Sophie Quintana hopped out of the 4Runner and came over. She held her Bratz doll like it was Supergirl. It flew alongside her, hair flopping, a sulky demiheroine.
"This is Jo," Gabe said.
"Hi, Sophie."
Sophie had a shy smile and Gabe's brown eyes. They were deep and bright, and held more cares than Jo wanted to see in a kid. She was wearing a Disney Princess-medley T-shirt. Snow White, Ariel, Jasmine.
"Thanks for bringing me my stuff," Jo said.

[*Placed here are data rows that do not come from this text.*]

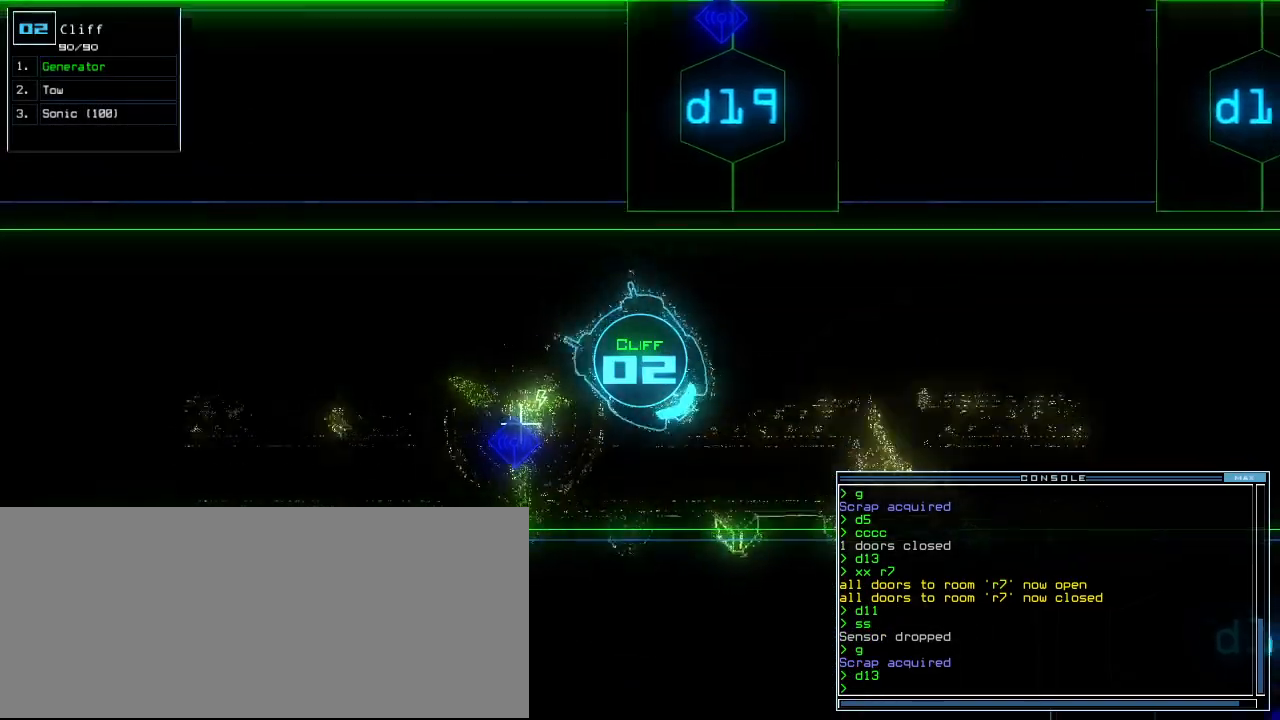
Gameplay with keyboard; each line is a JSON object with the keys held at the frame after it. "events" lists presses ("down") and releases ("up") of ".", "0", "1", "2", "3", "4", "5", "6", "7", "8", "a", "b", "c", "caps_lock", "comma", "ctrl_l", "ctrl_r", "d", "down", "e", "equals", "escape", "f", "f12", "g", "h", "i", "j", "k", "l", "left", "m", "minus", "n", "o", "p", "q", "quote", "r", "return", "right", "s", "semicolon", "shift_l", "shift_r", "space", "t", "tab", "tilde", "u", "up", "v", "w", "x", "y" and "z" between this image and that frame as [ms after this image, input, new state], when the widget could be followed in between. No other keys are recorded. Mouse input is not recorded. Not read: 9 backspace other_keys.
{"keys": ["up"], "events": [[300, "left", "up"]]}
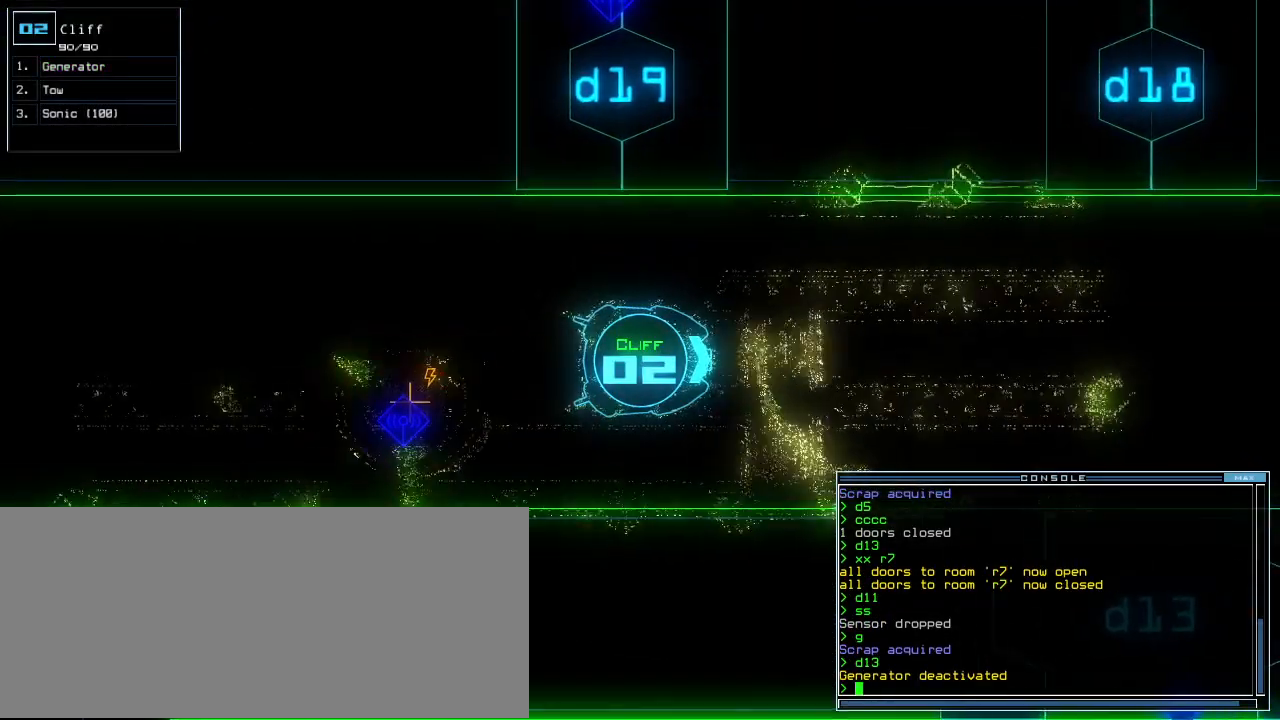
{"keys": ["up"], "events": [[140, "right", "down"], [200, "right", "up"]]}
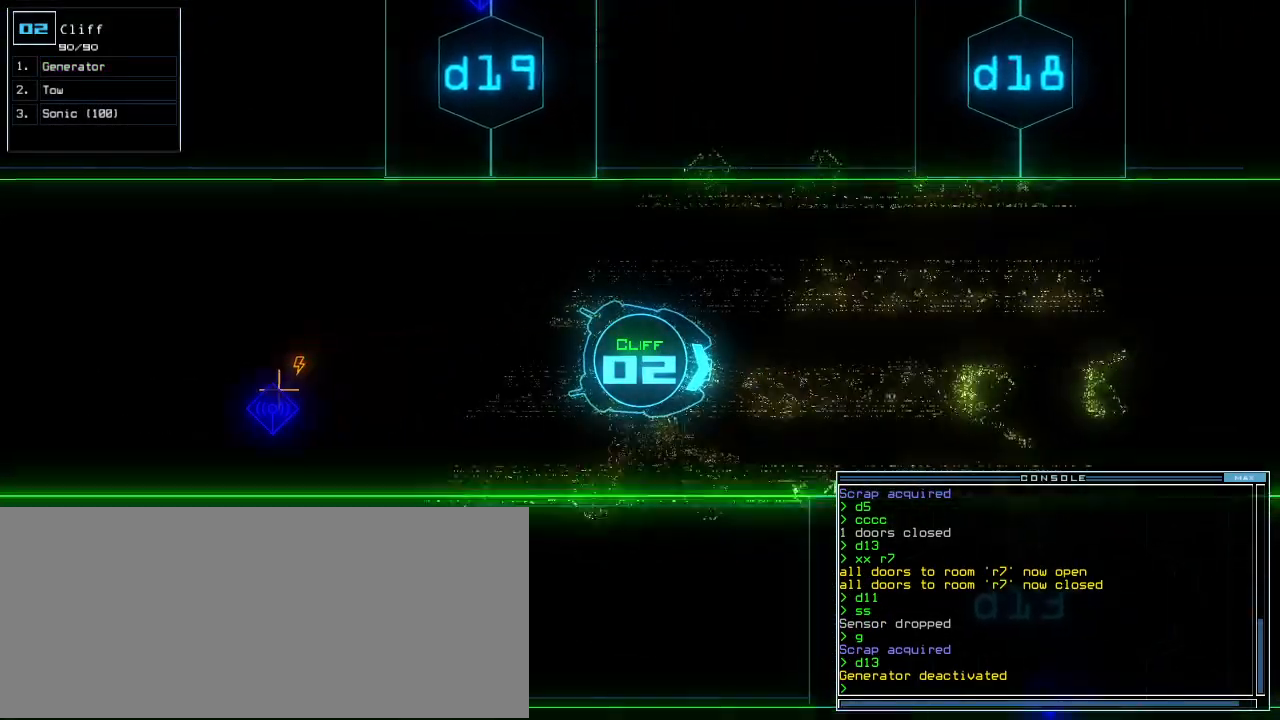
{"keys": ["up"], "events": []}
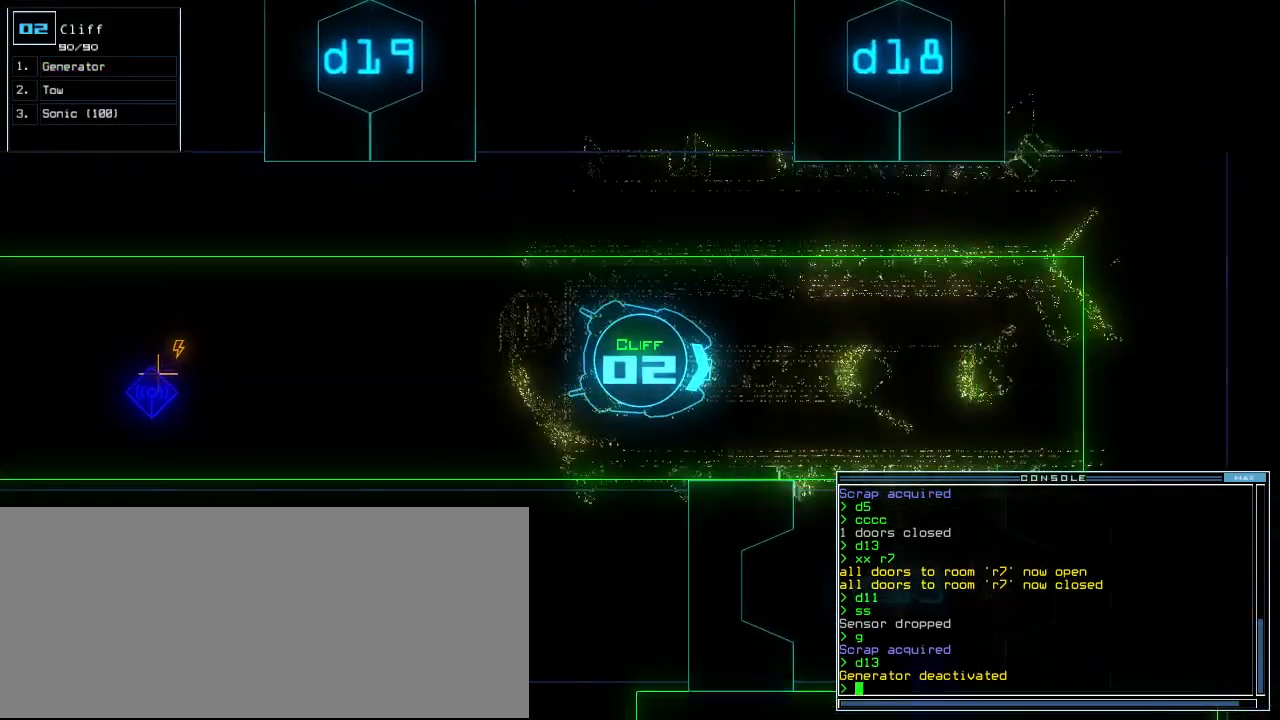
{"keys": ["up"]}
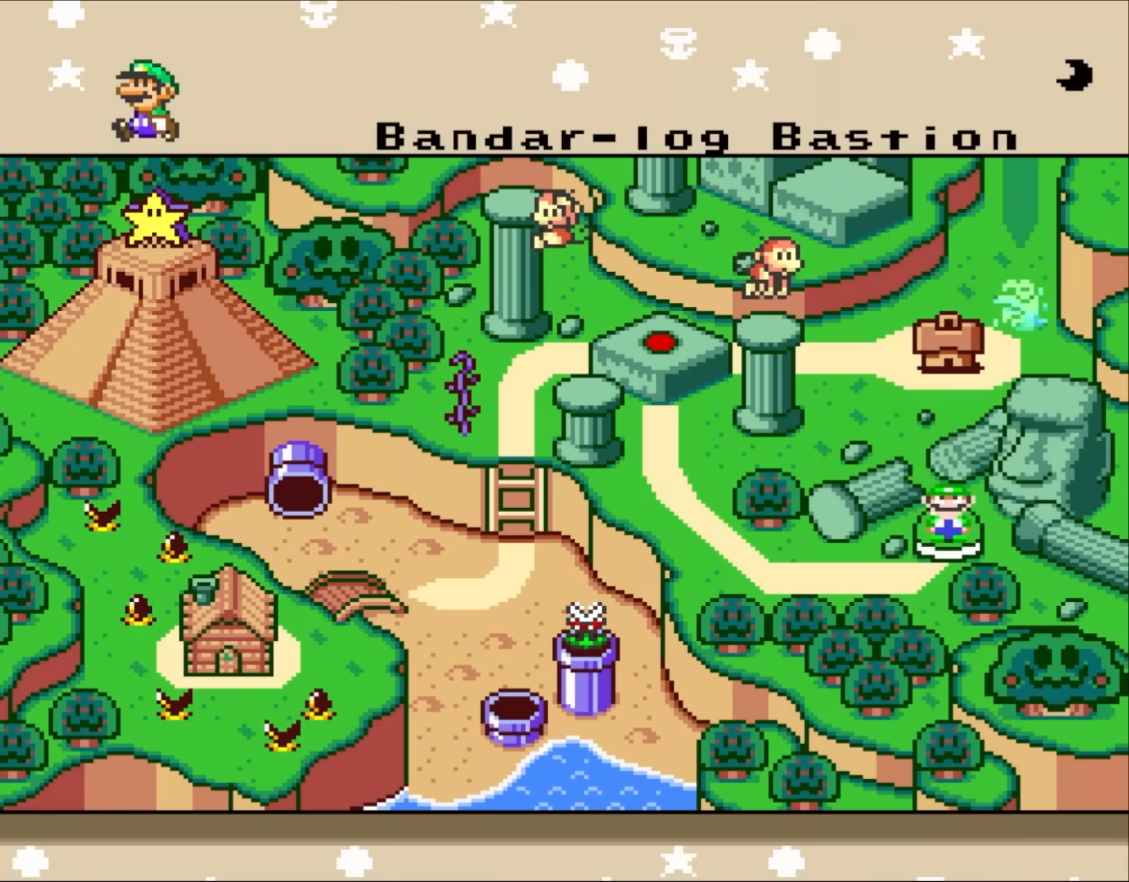
Gameplay with a controller (Nintendo layout); each line is a JSON object with the inputs held at the frame after it. "events" lists button and stick changes between this image and that frame as [ms after this image, input, new state], when the widget could be followed in between. Not read: L3 R3.
{"buttons": [], "events": []}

"Sure." Sophie leaned against Gabe's side, holding the Super-Bratz close to her chest.
Jo's phone rang. She excused herself to answer it, waving goodbye to Sophie as Gabe ushered her back to the car. Her heartbeat was rushing in her ears.
Amy Tang brought her back to earth.
"Get up to Marin. They found him."
The coast guard cutter was tied up alongside the pier at Fort Baker. The water on the inlet was violet in the setting sun. The Golden Gate Bridge loomed above, its towers vividly lit. Across the bay, the city sparkled with light. Jo walked toward the dock. Gabe was three feet behind her.
An investigator from the Marin County coroner's office was waiting. He stubbed out his cigarette and extended his hand. "Walt Czerny."
"Jo Beckett. This is
Gabe Quintana from the 129th Rescue Wing."
Czerny nodded toward the water. "This way."
His voice was heavy with resignation. Jo's spirits slid a little deeper. Sotto voce she said to Gabe, "Thanks again."
He had insisted on accompanying her. The moment she said, "Bad news," he told her she shouldn't go alone. They'd dropped Sophie at her mom's apartment. Jo had found a substitute to lead the bereavement group and canceled her girls' night with Tina. Now that they were here, she realized how grateful she felt for his presence. She'd had enough of broken bodies in the past twenty-four hours, and a fresh dose of raw death was waiting at the end of the dock.
"I've got your six," Gabe said. He was backing her up.
She walked with the investigator toward the boat. "ID?"
"Driver's license. Scott Grayson Southern."
The coast guard had found the body floating faceup in the open ocean. The Marin coroner's office had called SFPD when they saw a San Francisco address on the license. Amy Tang had then called her.
"Have you notified next of kin?" Jo said.
"SFPD is doing it now."
"They'd better hurry. A dozen people saw him jump. Somebody's going to call the media." If they hadn't already.
The cutter rocked on the water. Near it, on the wooden dock in a long plastic tray, the body lay covered with a yellow tarp. Czerny crouched beside the tray, took hold of the tarp, and looked up at Jo.
"Ready?"
She nodded. He pulled the tarp aside.
Though she'd prepared herself, her diaphragm still caught. Multiple blunt force trauma. The coroner would write it on the death certificate. Existential despair wouldn't be listed. But that's what had turned Scott Southern into this broken thing. His polo shirt was rucked up under his armpits. His jeans were shredded, his shoes and socks ripped off. His eyes were open and clouded.
The pain, the stupidity, the blind thoughtlessness all came to her in one sweep. What had convinced this young man that death was his way out?
She knew the lure. In the weeks after Daniel died, the truth had cascaded down on her—that she couldn't bring him back and couldn't vanquish the grief. She felt his loss like a steel spike driven clean through her, and had ached for something to make it stop.